Passage to read:
/---

Exchange students gain American experience at Warsaw

Senior Giovanni Pagliani sits in front of the Colosseum in Italy last year.

This year, the high school is honored to be able to host two foreign exchange students: Thom Hooiveld from the Netherlands and Giovanni Pagliani from Italy.
Hooiveld and Pagliani have experienced much about American culture, but Hooiveld’s biggest change was the language.
“I have to speak English all the time,” he said.
Hooiveld can speak Dutch, English, a little bit of French, and German. Pagliani can speak Italian and English.
Schooling in the US and schooling in Pagliani and Hooiveld’s home countries is so much different. In the Netherlands, a student will take a test at the beginning of high school to determine if he will take four, five, or six years of high school, six being the hardest to qualify for. Then, after high school, they will choose what type of college they want to go to.
In Italy, a student will have five years of high school to attend.
Their school starts in September and their class begins at 8 am and then ends at 1 p.m. In the Netherlands it is different everyday.

\---

Supplied material:

/---

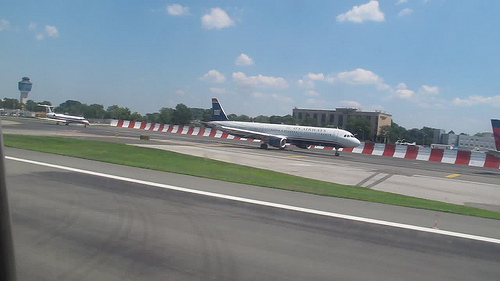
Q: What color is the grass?
A: Green.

\---

Your tasks:
(1) Rewrite the passage of the exchange-student article that starts with "Hooiveld and Pagliani" and ends with "Italian and English.", replacing "American culture" with "American life".
(2) Write the next part of the exchange-student article, beginning right after its final sentence.
The data is separate from the article on the exchange students.

Results of the tasks:
(1)
Hooiveld and Pagliani have experienced much about American life, but Hooiveld’s biggest change was the language.
“I have to speak English all the time,” he said.
Hooiveld can speak Dutch, English, a little bit of French, and German. Pagliani can speak Italian and English.

(2)
“So, sometimes I start at 8 or 9 am and sometimes at 11 or 10 am,” Hooiveld said. “The earliest is 8:25, but most of the time I start at 9:15 and every Friday at 10:50.”
American school busses are something different for both of them, they usually travel by using bicycles or Mopeds most of the time. They don’t have a lot of vehicles and the legal age to drive there is 18.
Since both students have been in Warsaw, they have learned to love some things and not so much others.
“I like the experience of trying new things,” Pagliani said.
“It’s a completely different country and I like meeting different people,” Hooiveld said. “I don’t like having to wake up at six in order to go to school.”
Becoming a foreign exchange student comes with a lot of work and time. There are academic requirements to qualify for the program. The applicants then must fill out paperwork and be put on a list for a family. It takes a while for everything to go through and then once everything does, the student will pack his things and go to the family that will be hosting him for the year.
They both have the same host parents, Summer and Tony Northcutt.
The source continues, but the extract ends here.